*** Selected extract Section Begins ***

Judge: UPMC must pay settlement to former secretary

By Daniel Malloy

Pittsburgh Post -Gazette December 6, 2008

An Allegheny County judge set a deadline of today for UPMC to pay a settlement to a former secretary who sued Magee-Womens Hospital for wrongful termination and a violation of the state’s Whistleblower Law.

Plaintiff, and the defendants reached a settlement for an undisclosed amount last month as the trial was beginning.  The suit named Magee and the UPMC Health System.  But the two sides have been squabbling since then about provisions in the settlement, including UPMC’s demand that the Plaintiff make a statement that she knows of no other legal violations at UPMC besides what she detailed in the lawsuit.

Common Pleas Judge Eugene B. Strassburger wrote in a brief this week that such a statement is “unreasonable because it would cause the plaintiff to lie.”

Judge Strassburger also ordered UPMC to pay the settlement by today, with interest from Nov. 19.  Filed in 2005, the lawsuit alleged that hospital officials altered or destroyed patient records in a way the Plaintiff thought was potentially harmful to patient safety.

She alerted her superiors, but instead of fixing the problems, the Plaintiff said, the hospital officials attacked her for blowing the whistle.  Eventually she was fired in November 2004 after six years at the hospital.

UPMC said it had fired her for improperly accessing patient records, which she disputed.

*** Selected extract Section Ends ***
*** Source information Section Begins ***

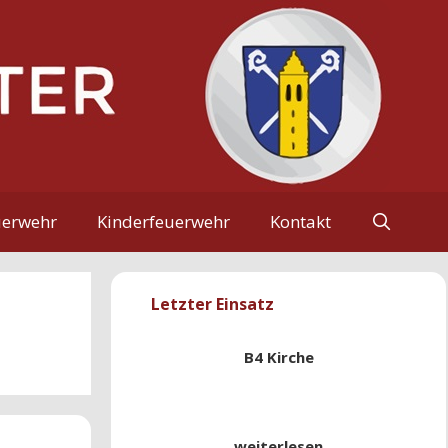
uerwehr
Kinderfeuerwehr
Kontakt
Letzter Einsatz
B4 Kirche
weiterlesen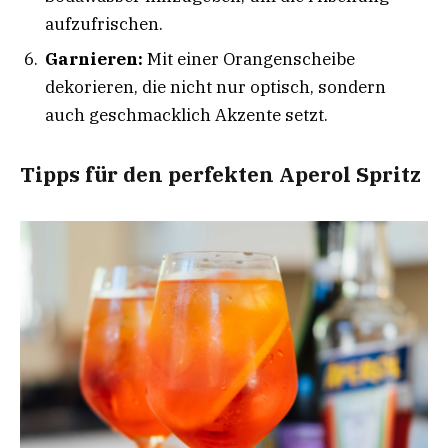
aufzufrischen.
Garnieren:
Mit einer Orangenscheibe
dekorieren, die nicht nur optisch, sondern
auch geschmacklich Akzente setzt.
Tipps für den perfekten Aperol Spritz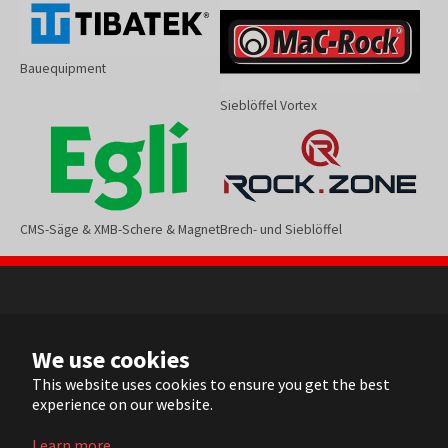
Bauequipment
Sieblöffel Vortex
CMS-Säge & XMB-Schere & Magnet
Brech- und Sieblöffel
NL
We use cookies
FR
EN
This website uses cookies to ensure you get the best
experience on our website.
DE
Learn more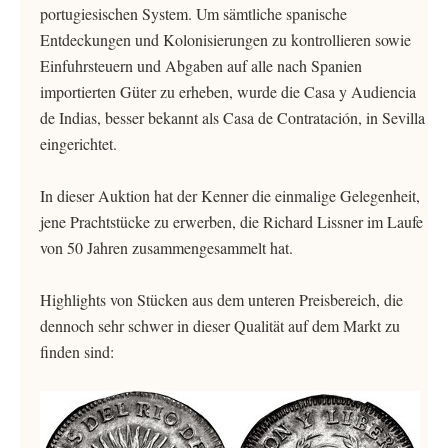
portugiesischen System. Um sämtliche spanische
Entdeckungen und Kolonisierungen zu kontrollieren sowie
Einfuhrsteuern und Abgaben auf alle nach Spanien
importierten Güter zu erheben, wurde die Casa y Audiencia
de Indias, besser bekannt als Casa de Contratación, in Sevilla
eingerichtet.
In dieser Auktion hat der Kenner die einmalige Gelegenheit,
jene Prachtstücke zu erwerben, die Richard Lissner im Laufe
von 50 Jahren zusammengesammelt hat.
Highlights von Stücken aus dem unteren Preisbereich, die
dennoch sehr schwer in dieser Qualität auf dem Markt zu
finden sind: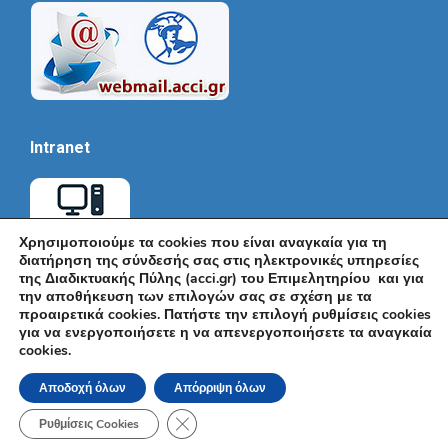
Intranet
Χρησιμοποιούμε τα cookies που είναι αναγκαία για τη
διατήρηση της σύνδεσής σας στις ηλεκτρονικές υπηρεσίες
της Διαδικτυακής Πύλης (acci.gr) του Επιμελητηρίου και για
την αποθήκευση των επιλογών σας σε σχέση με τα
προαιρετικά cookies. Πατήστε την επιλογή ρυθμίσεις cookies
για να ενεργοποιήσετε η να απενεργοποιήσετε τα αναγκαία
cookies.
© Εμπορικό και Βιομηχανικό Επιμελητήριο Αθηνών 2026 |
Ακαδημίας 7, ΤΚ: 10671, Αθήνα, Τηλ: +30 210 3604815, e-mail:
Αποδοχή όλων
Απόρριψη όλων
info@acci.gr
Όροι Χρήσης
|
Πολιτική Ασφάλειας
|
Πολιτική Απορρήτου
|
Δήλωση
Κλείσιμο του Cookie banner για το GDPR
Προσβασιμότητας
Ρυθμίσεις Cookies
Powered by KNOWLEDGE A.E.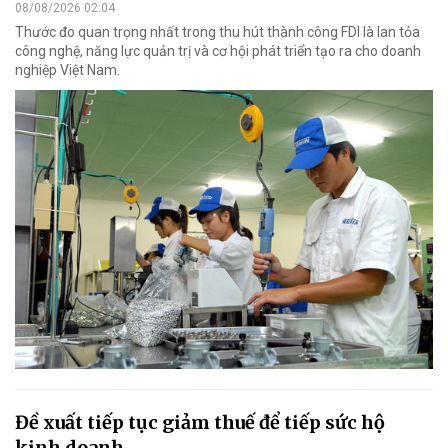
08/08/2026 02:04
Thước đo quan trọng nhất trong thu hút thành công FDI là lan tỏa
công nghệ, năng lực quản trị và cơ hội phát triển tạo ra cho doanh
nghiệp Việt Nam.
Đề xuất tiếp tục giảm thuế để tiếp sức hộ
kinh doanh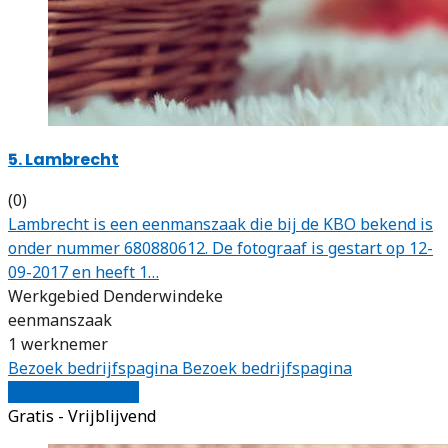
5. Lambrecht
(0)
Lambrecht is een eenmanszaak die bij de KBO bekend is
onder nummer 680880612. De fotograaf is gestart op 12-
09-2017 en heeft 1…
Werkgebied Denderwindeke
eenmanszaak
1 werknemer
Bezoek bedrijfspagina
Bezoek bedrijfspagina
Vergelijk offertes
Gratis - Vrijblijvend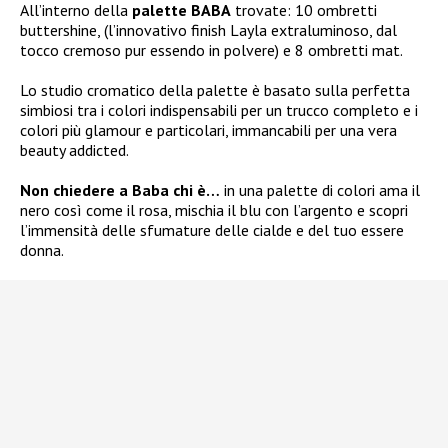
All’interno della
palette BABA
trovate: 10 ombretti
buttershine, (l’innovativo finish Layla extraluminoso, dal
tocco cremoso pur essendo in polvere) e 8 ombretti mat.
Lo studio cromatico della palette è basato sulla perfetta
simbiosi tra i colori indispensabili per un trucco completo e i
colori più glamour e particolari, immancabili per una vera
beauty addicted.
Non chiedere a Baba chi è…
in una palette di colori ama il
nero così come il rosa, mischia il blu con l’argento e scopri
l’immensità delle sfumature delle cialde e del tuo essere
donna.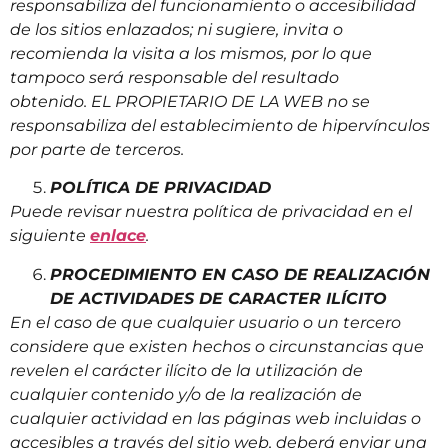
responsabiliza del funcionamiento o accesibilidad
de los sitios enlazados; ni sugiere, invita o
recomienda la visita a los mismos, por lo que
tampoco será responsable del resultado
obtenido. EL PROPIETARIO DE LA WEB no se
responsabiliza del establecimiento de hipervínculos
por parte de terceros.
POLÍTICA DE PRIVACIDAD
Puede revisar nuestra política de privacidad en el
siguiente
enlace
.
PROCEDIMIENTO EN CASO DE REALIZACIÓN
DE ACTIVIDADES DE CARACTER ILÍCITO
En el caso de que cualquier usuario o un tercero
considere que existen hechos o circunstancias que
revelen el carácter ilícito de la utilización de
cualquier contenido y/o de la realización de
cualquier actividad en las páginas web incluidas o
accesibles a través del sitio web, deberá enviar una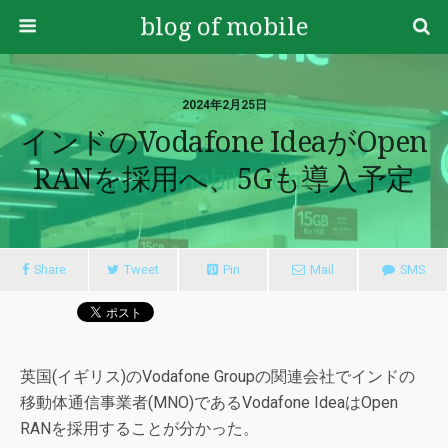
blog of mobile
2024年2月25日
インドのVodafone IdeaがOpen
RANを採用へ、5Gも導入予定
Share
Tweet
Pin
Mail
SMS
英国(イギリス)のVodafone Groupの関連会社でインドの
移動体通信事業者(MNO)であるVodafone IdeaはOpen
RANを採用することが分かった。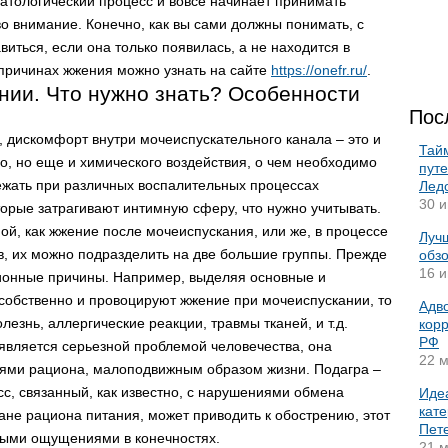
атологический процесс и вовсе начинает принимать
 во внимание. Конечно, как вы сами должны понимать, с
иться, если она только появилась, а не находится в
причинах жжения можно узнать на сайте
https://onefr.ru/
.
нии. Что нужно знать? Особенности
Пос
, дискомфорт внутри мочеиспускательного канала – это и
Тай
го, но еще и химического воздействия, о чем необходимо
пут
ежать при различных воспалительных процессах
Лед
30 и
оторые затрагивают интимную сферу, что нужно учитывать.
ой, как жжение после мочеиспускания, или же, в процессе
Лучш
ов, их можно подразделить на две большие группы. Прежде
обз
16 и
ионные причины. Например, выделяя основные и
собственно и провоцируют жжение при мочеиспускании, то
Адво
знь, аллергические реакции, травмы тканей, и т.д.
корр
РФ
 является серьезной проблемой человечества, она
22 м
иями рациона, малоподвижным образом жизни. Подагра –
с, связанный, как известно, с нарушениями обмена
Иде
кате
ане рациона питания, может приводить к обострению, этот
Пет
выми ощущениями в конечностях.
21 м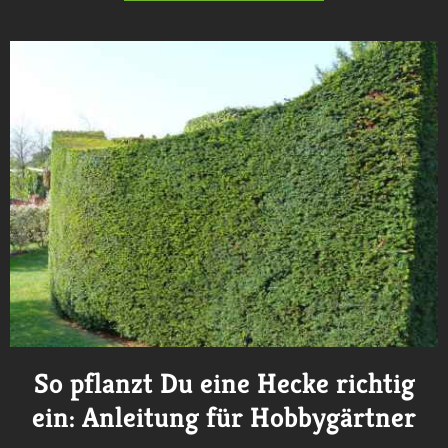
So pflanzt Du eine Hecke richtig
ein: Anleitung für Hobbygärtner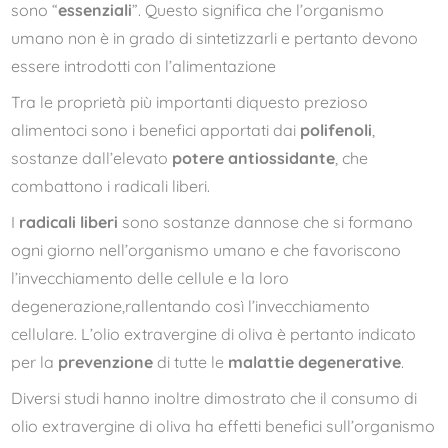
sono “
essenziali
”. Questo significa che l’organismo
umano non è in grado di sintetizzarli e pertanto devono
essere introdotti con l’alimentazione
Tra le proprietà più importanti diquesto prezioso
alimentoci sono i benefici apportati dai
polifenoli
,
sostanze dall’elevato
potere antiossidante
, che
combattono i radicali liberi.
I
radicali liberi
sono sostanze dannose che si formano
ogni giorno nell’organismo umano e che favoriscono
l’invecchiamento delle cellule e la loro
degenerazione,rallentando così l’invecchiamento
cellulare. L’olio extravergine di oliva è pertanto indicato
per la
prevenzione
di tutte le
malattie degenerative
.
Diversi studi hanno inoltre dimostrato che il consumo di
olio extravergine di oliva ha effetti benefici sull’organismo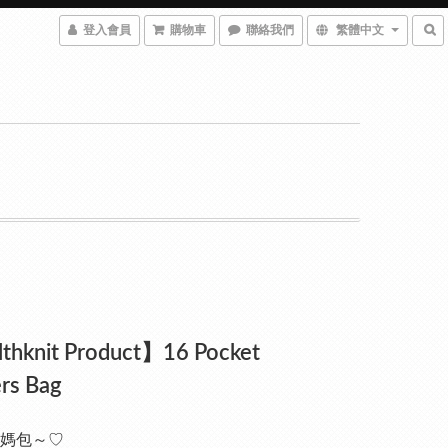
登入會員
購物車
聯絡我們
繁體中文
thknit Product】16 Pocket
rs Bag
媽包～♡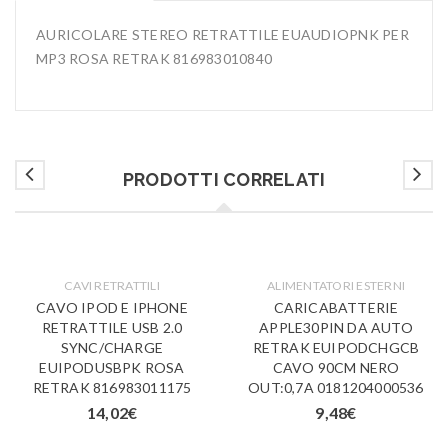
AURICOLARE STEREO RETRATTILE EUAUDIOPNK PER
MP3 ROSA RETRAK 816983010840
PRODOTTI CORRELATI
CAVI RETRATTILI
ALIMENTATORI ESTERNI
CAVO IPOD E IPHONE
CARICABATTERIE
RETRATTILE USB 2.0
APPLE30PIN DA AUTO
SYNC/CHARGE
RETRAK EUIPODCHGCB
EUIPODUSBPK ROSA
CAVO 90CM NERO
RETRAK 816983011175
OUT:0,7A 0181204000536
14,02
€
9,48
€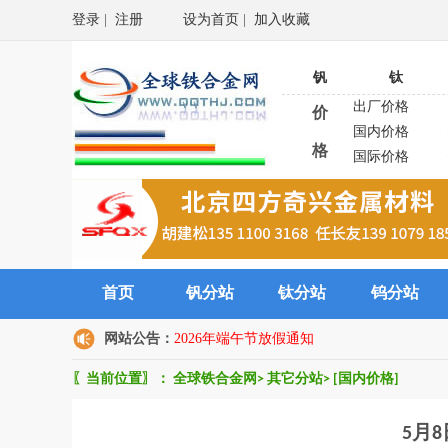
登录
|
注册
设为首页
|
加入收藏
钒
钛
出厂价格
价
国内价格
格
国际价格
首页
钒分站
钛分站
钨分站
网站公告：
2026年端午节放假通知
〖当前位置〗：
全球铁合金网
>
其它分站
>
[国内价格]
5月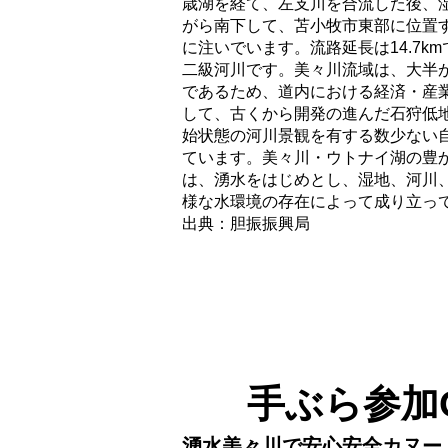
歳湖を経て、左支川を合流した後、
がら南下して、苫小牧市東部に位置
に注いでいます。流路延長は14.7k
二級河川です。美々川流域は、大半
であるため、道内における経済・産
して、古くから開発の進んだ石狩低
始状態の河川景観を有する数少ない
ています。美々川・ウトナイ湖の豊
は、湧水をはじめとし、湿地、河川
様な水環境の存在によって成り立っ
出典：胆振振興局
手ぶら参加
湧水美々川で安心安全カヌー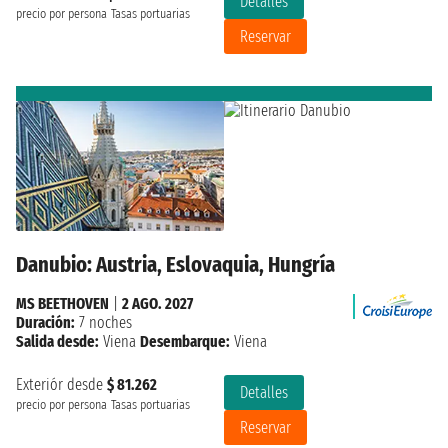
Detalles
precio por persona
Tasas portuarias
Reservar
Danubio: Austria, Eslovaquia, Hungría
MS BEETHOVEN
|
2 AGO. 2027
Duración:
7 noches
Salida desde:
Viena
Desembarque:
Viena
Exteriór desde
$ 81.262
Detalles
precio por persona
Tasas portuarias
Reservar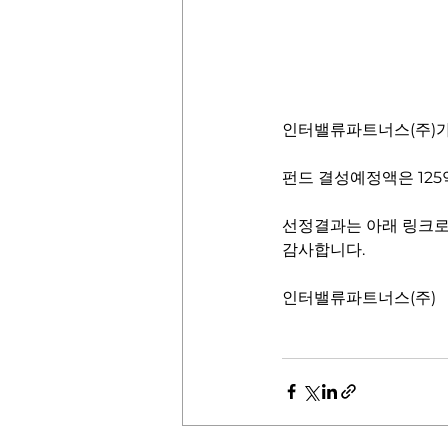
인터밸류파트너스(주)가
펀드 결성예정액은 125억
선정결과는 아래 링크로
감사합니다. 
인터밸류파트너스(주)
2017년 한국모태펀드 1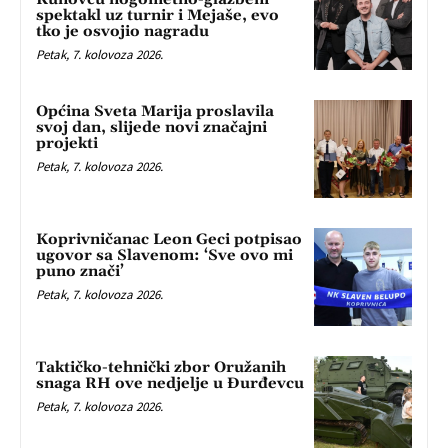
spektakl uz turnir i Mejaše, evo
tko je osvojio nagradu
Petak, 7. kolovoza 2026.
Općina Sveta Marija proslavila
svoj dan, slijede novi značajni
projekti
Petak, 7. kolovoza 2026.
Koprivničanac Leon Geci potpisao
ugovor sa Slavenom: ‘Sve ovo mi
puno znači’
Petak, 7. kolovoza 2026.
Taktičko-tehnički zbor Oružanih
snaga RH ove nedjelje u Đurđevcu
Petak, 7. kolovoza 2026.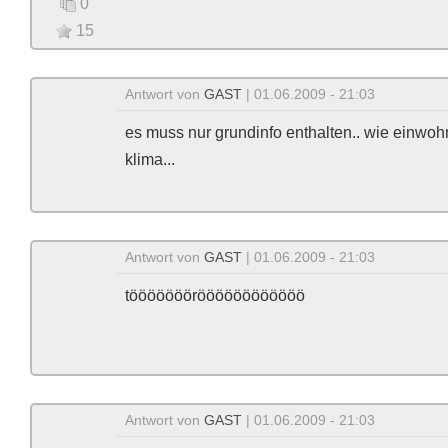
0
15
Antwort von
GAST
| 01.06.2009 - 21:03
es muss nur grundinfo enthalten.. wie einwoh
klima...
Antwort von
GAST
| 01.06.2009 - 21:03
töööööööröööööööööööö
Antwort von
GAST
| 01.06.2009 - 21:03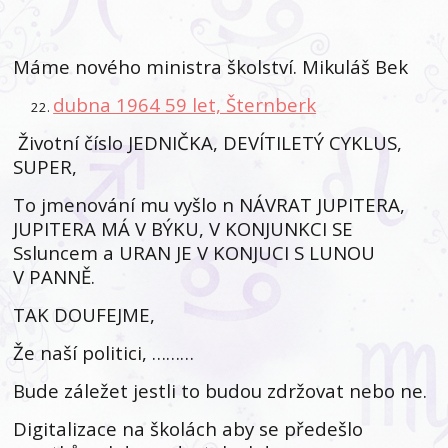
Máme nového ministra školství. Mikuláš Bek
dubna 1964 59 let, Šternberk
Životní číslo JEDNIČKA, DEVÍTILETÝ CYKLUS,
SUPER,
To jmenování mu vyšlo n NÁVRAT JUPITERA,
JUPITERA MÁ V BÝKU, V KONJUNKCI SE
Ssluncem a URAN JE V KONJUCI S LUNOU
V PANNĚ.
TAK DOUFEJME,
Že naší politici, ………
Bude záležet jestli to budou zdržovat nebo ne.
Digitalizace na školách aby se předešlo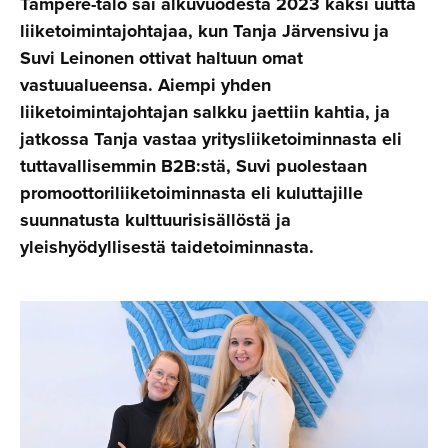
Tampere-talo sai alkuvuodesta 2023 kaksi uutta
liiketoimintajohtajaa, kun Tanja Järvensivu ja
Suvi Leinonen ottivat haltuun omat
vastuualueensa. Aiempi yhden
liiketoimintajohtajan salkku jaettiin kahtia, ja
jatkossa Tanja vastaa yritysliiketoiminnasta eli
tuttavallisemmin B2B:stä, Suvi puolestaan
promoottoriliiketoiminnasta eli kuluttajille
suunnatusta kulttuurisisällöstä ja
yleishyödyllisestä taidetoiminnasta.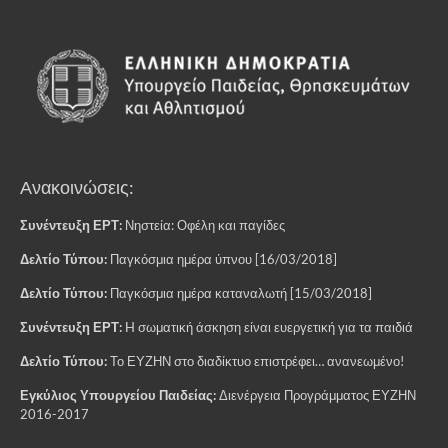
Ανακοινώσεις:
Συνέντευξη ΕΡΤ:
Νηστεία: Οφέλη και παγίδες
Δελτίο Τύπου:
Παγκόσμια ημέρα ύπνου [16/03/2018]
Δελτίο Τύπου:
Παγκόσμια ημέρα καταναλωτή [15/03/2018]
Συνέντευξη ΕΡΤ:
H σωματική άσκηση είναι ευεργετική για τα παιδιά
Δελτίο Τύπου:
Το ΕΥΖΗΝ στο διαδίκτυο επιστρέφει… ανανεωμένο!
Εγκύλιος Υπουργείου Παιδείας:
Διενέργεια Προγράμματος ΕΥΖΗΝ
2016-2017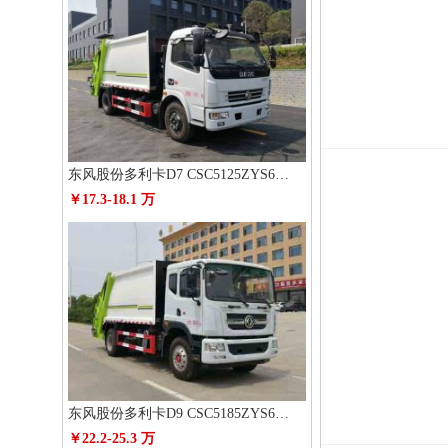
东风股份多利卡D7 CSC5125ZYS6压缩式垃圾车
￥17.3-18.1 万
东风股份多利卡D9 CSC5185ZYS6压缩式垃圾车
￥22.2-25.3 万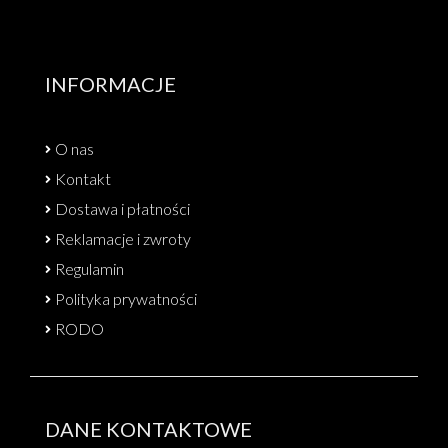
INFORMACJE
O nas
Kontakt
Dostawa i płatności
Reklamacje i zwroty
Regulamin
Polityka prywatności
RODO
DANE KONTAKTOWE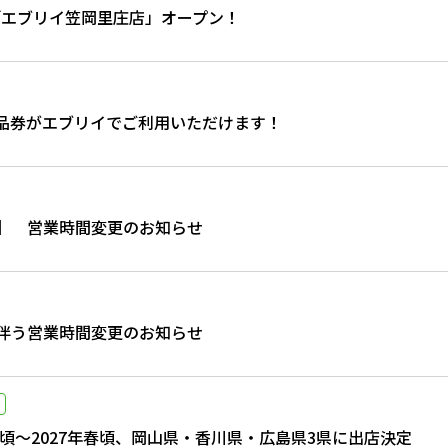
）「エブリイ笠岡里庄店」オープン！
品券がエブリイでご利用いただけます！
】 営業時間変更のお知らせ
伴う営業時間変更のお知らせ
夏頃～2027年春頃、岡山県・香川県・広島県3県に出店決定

*** Source information Section Ends ***

■ **Exercise requirements**
1. According to the settlement article, when was the former secretary fired, and how long had she worked at the hospital?
2. Rewrite the paragraph of the settlement article that begins "Plaintiff, and the defendants reached" as a short bulleted list that keeps its main facts.
These entries are separate material, independent of the settlement article.

■ **Solved tasks**
1. She was fired in November 2004, after six years at the hospital.

2.
- The plaintiff and the defendants reached a settlement for an undisclosed amount last month, as the trial was beginning.
- The suit named Magee and the UPMC Health System.
- Since then, the two sides have disputed provisions in the settlement.
- One disputed provision is UPMC's demand that the plaintiff state she knows of no legal violations at UPMC beyond those detailed in the lawsuit.